Doing Personal LAPS: LLM-Augmented Dialogue Construction for Personalized Multi-Session Conversational Search

Hideaki Joko,Shubham Chatterjee,Andrew Ramsay,Arjen P. de Vries,Jeff Dalton,Faegheh Hasibi
DOI: https://doi.org/10.1145/3626772.3657815
2024-05-06
Abstract:The future of conversational agents will provide users with personalized information responses. However, a significant challenge in developing models is the lack of large-scale dialogue datasets that span multiple sessions and reflect real-world user preferences. Previous approaches rely on experts in a wizard-of-oz setup that is difficult to scale, particularly for personalized tasks. Our method, LAPS, addresses this by using large language models (LLMs) to guide a single human worker in generating personalized dialogues. This method has proven to speed up the creation process and improve quality. LAPS can collect large-scale, human-written, multi-session, and multi-domain conversations, including extracting user preferences. When compared to existing datasets, LAPS-produced conversations are as natural and diverse as expert-created ones, which stays in contrast with fully synthetic methods. The collected dataset is suited to train preference extraction and personalized response generation. Our results show that responses generated explicitly using extracted preferences better match user's actual preferences, highlighting the value of using extracted preferences over simple dialogue history. Overall, LAPS introduces a new method to leverage LLMs to create realistic personalized conversational data more efficiently and effectively than previous methods.
Information Retrieval
What problem does this paper attempt to address?

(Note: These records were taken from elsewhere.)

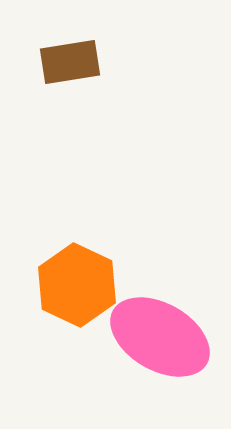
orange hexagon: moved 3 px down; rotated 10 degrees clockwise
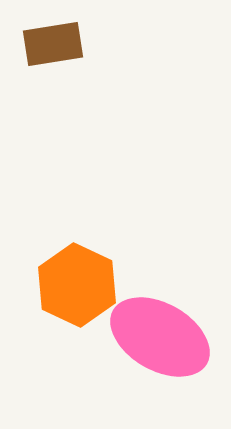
brown rectangle: moved 17 px left, 18 px up
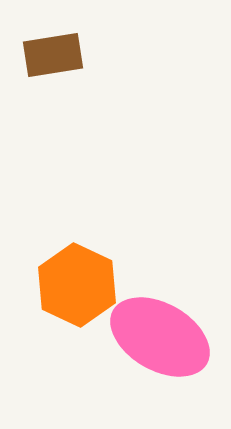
brown rectangle: moved 11 px down
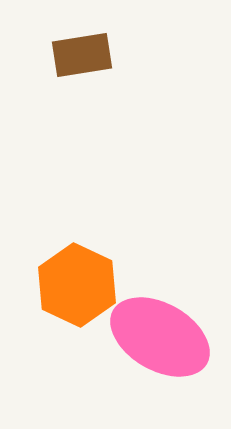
brown rectangle: moved 29 px right
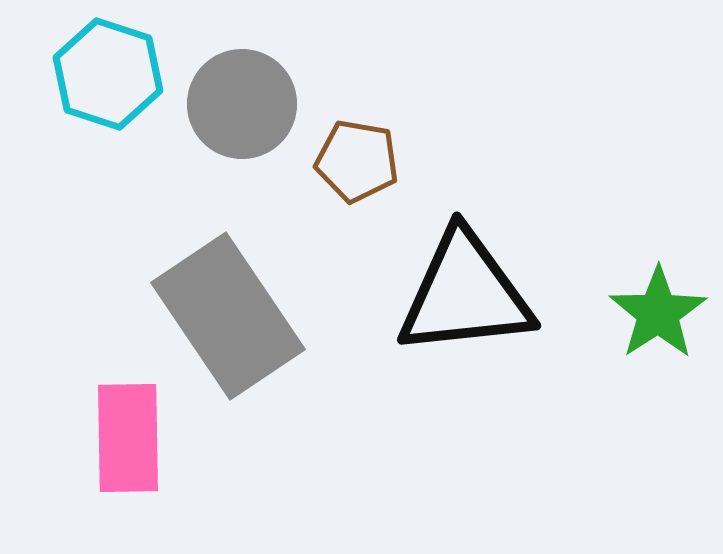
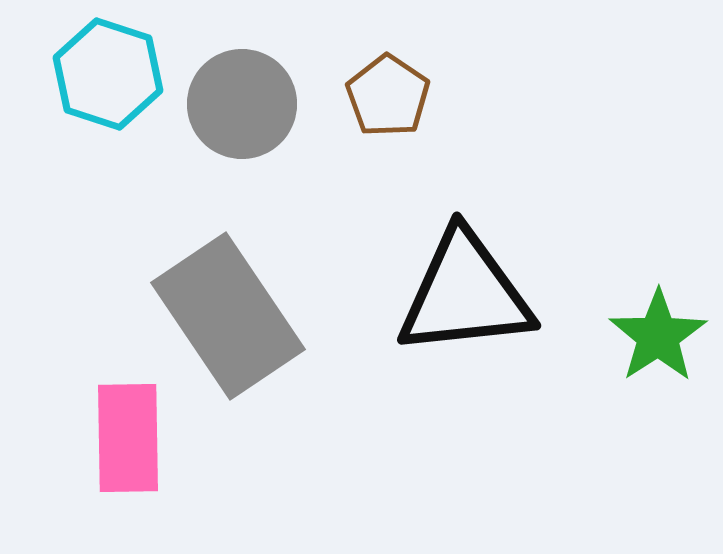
brown pentagon: moved 31 px right, 65 px up; rotated 24 degrees clockwise
green star: moved 23 px down
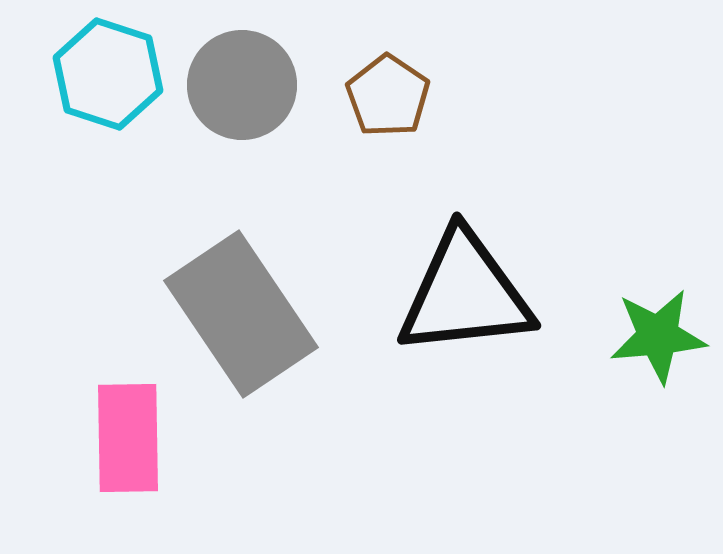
gray circle: moved 19 px up
gray rectangle: moved 13 px right, 2 px up
green star: rotated 28 degrees clockwise
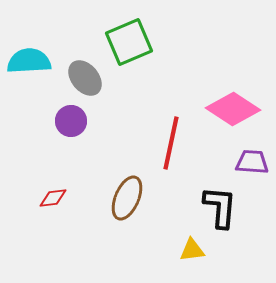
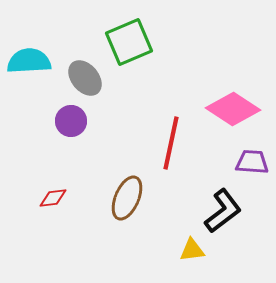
black L-shape: moved 3 px right, 4 px down; rotated 48 degrees clockwise
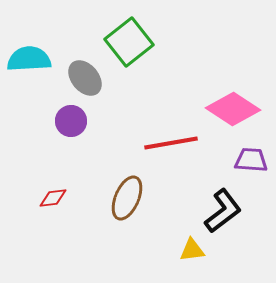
green square: rotated 15 degrees counterclockwise
cyan semicircle: moved 2 px up
red line: rotated 68 degrees clockwise
purple trapezoid: moved 1 px left, 2 px up
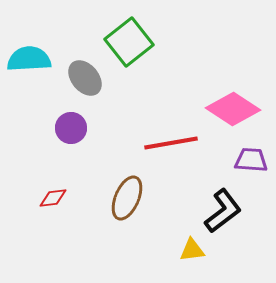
purple circle: moved 7 px down
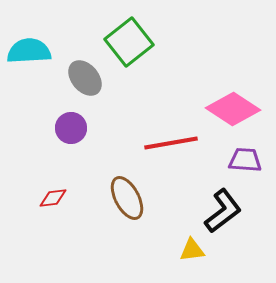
cyan semicircle: moved 8 px up
purple trapezoid: moved 6 px left
brown ellipse: rotated 51 degrees counterclockwise
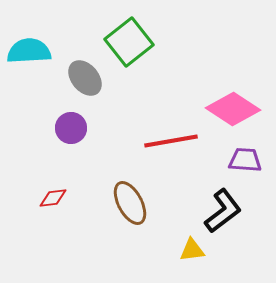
red line: moved 2 px up
brown ellipse: moved 3 px right, 5 px down
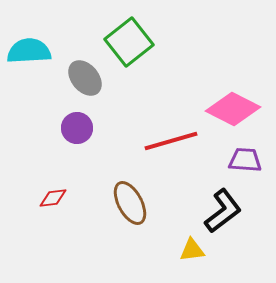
pink diamond: rotated 6 degrees counterclockwise
purple circle: moved 6 px right
red line: rotated 6 degrees counterclockwise
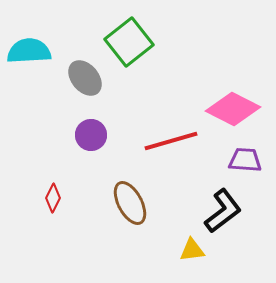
purple circle: moved 14 px right, 7 px down
red diamond: rotated 56 degrees counterclockwise
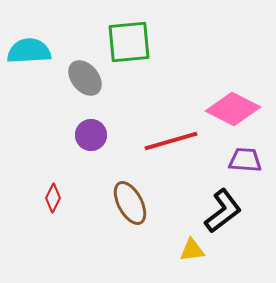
green square: rotated 33 degrees clockwise
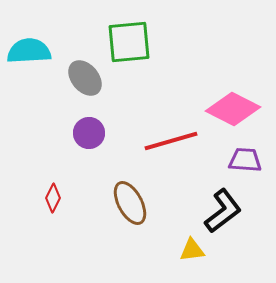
purple circle: moved 2 px left, 2 px up
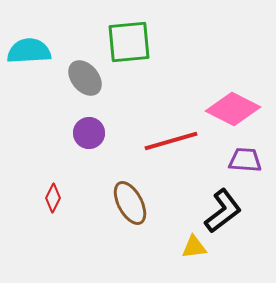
yellow triangle: moved 2 px right, 3 px up
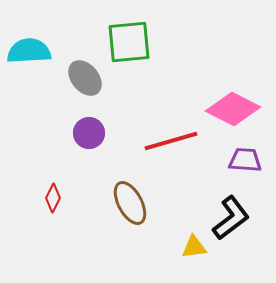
black L-shape: moved 8 px right, 7 px down
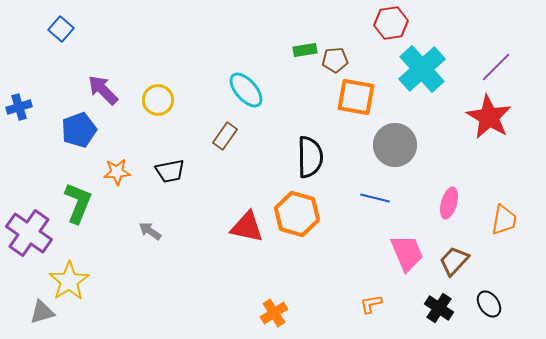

The main problem this paper attempts to address is the challenge of developing personalized multi-session dialogue systems, particularly the lack of large-scale multi-session dialogue datasets that reflect real user preferences. Specifically: 1. **Lack of large-scale multi-session dialogue data**: Existing dialogue datasets are usually small in scale and mostly consist of single sessions, which cannot reflect the changes in user preferences across multiple sessions. 2. **Difficulty in generating high-quality dialogue data**: Traditional expert-generated methods are hard to scale, while fully synthetic methods produce dialogues that lack diversity and naturalness, failing to truly reflect user preferences. To address these issues, the paper proposes the LAPS (LLM-Augmented Personalized Self-Dialogue) method, which uses large language models (LLM) to assist human workers in generating personalized multi-session dialogue data. The LAPS method can: - **Improve data generation efficiency**: By using LLM to generate guiding information, it helps human workers generate high-quality dialogue data more quickly. - **Ensure dialogue diversity and naturalness**: Compared to fully synthetic methods, dialogues generated by LAPS are more natural and diverse. - **Extract and store user preferences**: After each dialogue session, user preferences are extracted from the dialogue and stored in a preference memory for use in subsequent sessions. Through these methods, LAPS can collect large-scale, multi-domain, multi-session dialogue data that includes real user preferences, thereby providing high-quality training data for future personalized dialogue systems.